Would you copy each line of the records that includes the word "Collage"?

[Data to use]
=== Section Start ===
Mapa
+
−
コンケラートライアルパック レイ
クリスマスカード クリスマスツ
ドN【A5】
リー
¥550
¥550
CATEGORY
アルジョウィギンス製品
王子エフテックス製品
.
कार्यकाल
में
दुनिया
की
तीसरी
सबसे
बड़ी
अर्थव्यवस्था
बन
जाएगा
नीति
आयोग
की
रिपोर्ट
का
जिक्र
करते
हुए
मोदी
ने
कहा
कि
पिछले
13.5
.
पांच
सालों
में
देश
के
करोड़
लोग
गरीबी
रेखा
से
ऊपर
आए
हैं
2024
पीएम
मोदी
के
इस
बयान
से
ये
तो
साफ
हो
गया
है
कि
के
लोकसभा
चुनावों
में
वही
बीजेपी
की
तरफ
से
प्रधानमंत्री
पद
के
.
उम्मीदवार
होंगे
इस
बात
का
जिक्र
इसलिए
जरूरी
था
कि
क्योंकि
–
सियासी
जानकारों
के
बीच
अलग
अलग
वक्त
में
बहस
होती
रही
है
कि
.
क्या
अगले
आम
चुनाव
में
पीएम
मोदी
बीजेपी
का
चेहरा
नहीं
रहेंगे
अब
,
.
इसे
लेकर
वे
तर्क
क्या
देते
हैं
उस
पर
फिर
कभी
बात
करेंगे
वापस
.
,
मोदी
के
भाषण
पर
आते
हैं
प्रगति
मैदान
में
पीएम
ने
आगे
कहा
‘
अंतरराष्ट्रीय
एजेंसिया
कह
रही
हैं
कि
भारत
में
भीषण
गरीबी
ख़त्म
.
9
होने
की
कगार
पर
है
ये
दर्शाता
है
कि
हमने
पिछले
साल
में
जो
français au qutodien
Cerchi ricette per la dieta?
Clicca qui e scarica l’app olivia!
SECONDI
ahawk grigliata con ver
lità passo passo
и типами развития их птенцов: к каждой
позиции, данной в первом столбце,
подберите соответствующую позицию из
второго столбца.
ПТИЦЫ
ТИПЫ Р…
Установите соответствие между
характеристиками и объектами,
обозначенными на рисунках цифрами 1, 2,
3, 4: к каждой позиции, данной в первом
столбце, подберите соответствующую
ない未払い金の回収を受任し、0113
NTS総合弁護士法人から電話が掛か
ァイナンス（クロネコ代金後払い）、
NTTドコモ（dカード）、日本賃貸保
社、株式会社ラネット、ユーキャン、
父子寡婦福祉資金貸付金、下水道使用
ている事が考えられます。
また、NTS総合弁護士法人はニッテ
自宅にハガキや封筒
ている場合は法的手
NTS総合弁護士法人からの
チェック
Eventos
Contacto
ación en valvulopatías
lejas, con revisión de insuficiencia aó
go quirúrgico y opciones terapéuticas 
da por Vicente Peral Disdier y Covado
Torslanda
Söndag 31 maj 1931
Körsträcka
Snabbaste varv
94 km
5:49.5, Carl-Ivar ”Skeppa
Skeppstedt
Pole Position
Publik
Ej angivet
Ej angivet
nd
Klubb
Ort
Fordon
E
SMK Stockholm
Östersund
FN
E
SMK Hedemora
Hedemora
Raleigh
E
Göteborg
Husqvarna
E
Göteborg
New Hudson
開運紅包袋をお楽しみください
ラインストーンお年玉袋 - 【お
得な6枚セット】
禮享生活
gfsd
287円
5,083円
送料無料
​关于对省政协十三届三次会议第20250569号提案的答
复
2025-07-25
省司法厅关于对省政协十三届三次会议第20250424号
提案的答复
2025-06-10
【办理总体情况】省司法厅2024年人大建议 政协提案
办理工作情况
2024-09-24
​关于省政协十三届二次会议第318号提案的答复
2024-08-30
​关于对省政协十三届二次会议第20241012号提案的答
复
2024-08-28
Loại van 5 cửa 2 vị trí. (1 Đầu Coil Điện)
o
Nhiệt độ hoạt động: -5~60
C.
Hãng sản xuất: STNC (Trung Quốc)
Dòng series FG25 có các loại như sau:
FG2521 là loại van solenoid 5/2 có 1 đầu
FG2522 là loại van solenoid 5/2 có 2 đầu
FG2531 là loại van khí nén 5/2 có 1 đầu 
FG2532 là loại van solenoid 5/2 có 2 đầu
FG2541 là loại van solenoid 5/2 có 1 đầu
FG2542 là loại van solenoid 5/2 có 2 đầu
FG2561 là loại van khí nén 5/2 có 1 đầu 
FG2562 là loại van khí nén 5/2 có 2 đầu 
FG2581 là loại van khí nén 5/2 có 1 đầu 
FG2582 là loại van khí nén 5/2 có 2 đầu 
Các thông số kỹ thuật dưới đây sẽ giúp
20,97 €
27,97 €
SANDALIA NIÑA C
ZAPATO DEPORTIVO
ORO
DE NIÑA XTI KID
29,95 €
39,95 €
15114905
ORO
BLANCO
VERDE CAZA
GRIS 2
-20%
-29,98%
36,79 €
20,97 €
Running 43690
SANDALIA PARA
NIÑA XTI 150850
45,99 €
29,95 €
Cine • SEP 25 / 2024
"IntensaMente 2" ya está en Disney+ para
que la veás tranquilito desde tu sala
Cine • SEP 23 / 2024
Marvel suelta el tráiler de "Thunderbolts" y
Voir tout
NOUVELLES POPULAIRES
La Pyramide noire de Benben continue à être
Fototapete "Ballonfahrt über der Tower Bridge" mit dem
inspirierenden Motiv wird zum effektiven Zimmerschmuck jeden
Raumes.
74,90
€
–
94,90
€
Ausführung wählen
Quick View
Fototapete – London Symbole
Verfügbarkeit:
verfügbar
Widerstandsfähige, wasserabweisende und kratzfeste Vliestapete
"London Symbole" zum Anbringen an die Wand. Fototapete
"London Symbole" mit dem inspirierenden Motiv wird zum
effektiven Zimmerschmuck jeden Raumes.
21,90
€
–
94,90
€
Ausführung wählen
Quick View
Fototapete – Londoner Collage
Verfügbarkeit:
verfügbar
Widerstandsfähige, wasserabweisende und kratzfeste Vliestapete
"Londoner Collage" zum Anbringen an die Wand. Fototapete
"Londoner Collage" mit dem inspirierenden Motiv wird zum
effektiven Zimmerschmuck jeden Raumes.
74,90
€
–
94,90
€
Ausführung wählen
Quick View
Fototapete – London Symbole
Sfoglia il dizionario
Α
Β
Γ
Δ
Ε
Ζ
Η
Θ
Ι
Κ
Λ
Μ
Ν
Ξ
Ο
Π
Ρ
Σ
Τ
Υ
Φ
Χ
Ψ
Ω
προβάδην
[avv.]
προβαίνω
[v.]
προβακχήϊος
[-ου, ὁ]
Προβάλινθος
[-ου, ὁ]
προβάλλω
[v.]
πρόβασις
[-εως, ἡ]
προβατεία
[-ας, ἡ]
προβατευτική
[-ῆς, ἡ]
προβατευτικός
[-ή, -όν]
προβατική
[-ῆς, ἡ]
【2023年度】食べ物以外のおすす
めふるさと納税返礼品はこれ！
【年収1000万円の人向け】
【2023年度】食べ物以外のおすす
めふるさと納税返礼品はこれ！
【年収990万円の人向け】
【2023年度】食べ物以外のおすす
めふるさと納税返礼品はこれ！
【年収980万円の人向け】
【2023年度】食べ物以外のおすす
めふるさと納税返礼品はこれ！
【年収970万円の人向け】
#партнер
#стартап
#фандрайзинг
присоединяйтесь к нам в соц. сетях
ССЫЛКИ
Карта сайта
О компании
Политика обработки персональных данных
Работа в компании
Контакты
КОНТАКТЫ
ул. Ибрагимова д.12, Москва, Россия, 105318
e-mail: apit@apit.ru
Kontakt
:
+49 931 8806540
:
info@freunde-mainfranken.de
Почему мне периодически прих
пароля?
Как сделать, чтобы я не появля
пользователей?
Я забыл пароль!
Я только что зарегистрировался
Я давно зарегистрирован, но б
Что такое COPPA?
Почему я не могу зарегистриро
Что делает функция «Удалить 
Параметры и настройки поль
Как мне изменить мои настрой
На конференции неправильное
=== Section End ===
[Written response]
Fototapete – Londoner Collage
"Londoner Collage" zum Anbringen an die Wand. Fototapete
"Londoner Collage" mit dem inspirierenden Motiv wird zum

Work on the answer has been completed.